Personas are often mistaken as being hard work. I often hear people say: “Why should I spend time thinking about how to use personas?”. However, these are the people I and all our touch points often interact with or hope to interact with, so why shouldn’t I? The main reason to use a buyer persona is to truly understand the process your customer takes when he or she is making the buying decision.
One of the best ways I find to show how important personas are, is to work from the bottom to the big picture that should eventually end with the business objectives. Working from explaining that we don’t do business with a company but the people in that company, taking particular individuals and their role in their company. Moving towards that bigger picture of how the influence that they have can often mean that you win or lose a contract or even the possibility of upselling to a customer. It’s important to share business objectives with everyone, not just senior management.
To implement the use of personas as an integrated method of identifying customer’s needs, it’s important that marketing can communicate this through sales engagement. Such a way is to use personas in negotiation. Working with sales to identify the needs of the individuals that are in the DMU (decision making unit) can lead to a greater use of the information already gathered. It can also help to fine tune the persona and has a knock on benefit for marketing communication content.
Account based Marketing (ABM) works better too with this type of relationship with your sales team. For the first time, you move away from segmentation and can focus on individuals by building a better understanding of their needs.
Something you could try out (but don’t tell your sales team) is to create personas of your sales team, or at least the people you need to get their buy in.

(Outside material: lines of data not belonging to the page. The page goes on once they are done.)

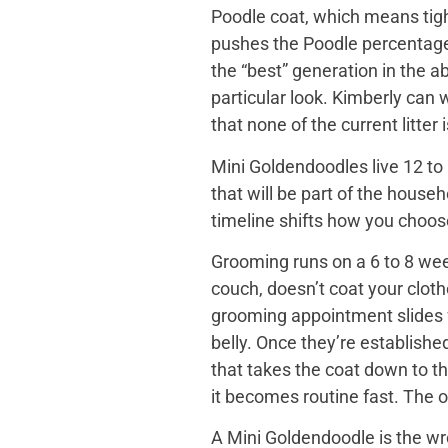
Poodle coat, which means tight
pushes the Poodle percentage h
the “best” generation in the a
particular look. Kimberly can
that none of the current litter
Mini Goldendoodles live 12 to 
that will be part of the house
timeline shifts how you choose. 
Grooming runs on a 6 to 8 wee
couch, doesn’t coat your cloth
grooming appointment slides f
belly. Once they’re establishe
that takes the coat down to t
it becomes routine fast. The o
A Mini Goldendoodle is the wro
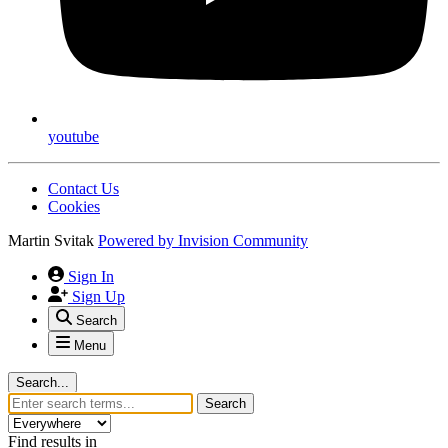
youtube
Contact Us
Cookies
Martin Svitak
Powered by
Invision Community
Sign In
Sign Up
Search
Menu
Search...
Search
Find results in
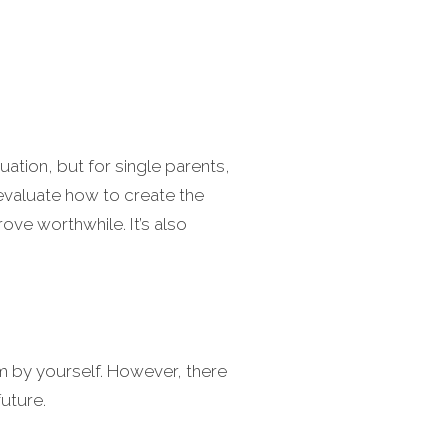
uation, but for single parents,
 evaluate how to create the
ove worthwhile. It’s also
m by yourself. However, there
future.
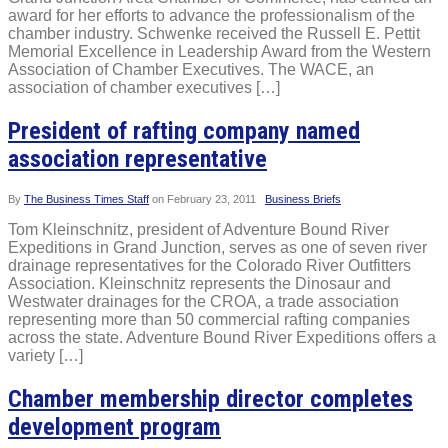
award for her efforts to advance the professionalism of the
chamber industry. Schwenke received the Russell E. Pettit
Memorial Excellence in Leadership Award from the Western
Association of Chamber Executives. The WACE, an
association of chamber executives […]
President of rafting company named
association representative
By
The Business Times Staff
on
February 23, 2011
Business Briefs
Tom Kleinschnitz, president of Adventure Bound River
Expeditions in Grand Junction, serves as one of seven river
drainage representatives for the Colorado River Outfitters
Association. Kleinschnitz represents the Dinosaur and
Westwater drainages for the CROA, a trade association
representing more than 50 commercial rafting companies
across the state. Adventure Bound River Expeditions offers a
variety […]
Chamber membership director completes
development program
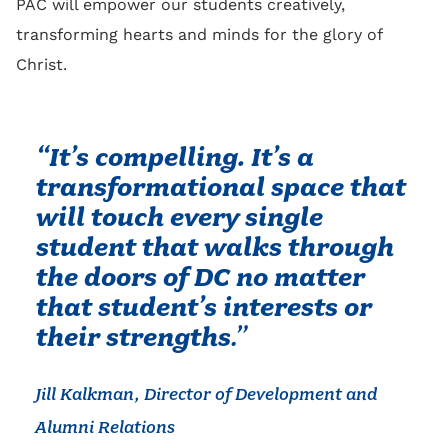
PAC will empower our students creatively,
transforming hearts and minds for the glory of
Christ.
“It’s compelling. It’s a
transformational space that
will touch every single
student that walks through
the doors of DC no matter
that student’s interests or
their strengths
.”
Jill Kalkman, Director of Development and
Alumni Relations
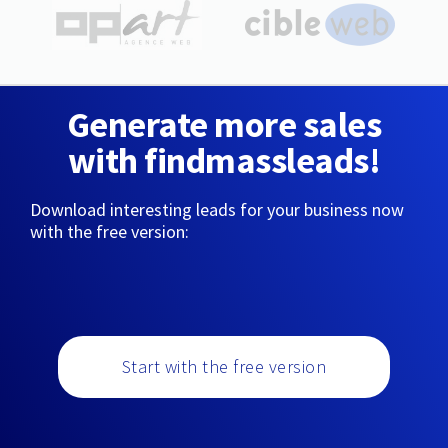
Generate more sales
with findmassleads!
Download interesting leads for your business now
with the free version:
Start with the free version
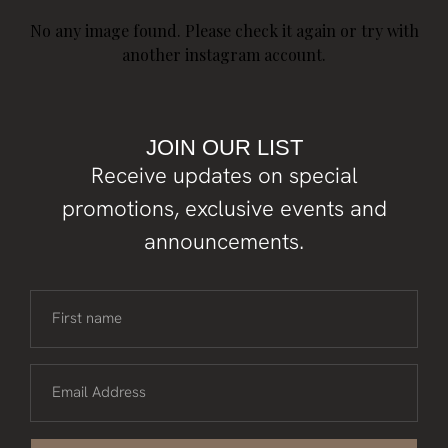
No any image found. Please check it again or try with
another instagram account.
JOIN OUR LIST
Receive updates on special
promotions, exclusive events and
announcements.
First name
Email Address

It’s a great way of learning how to develop personas but also to find out things about your peers that help your relationship develop positively, with a more empathetic and listening approach. Start with your objective and then use the persona detail to help you with your internal negotiation and a win-win finish. This is a way of nurturing personas into your organisation and finding new ways of using that precious information.
So don’t make it a chore, keep objectives as the driver and be creative with your personas, but don’t get caught talking to them like an imaginary friend.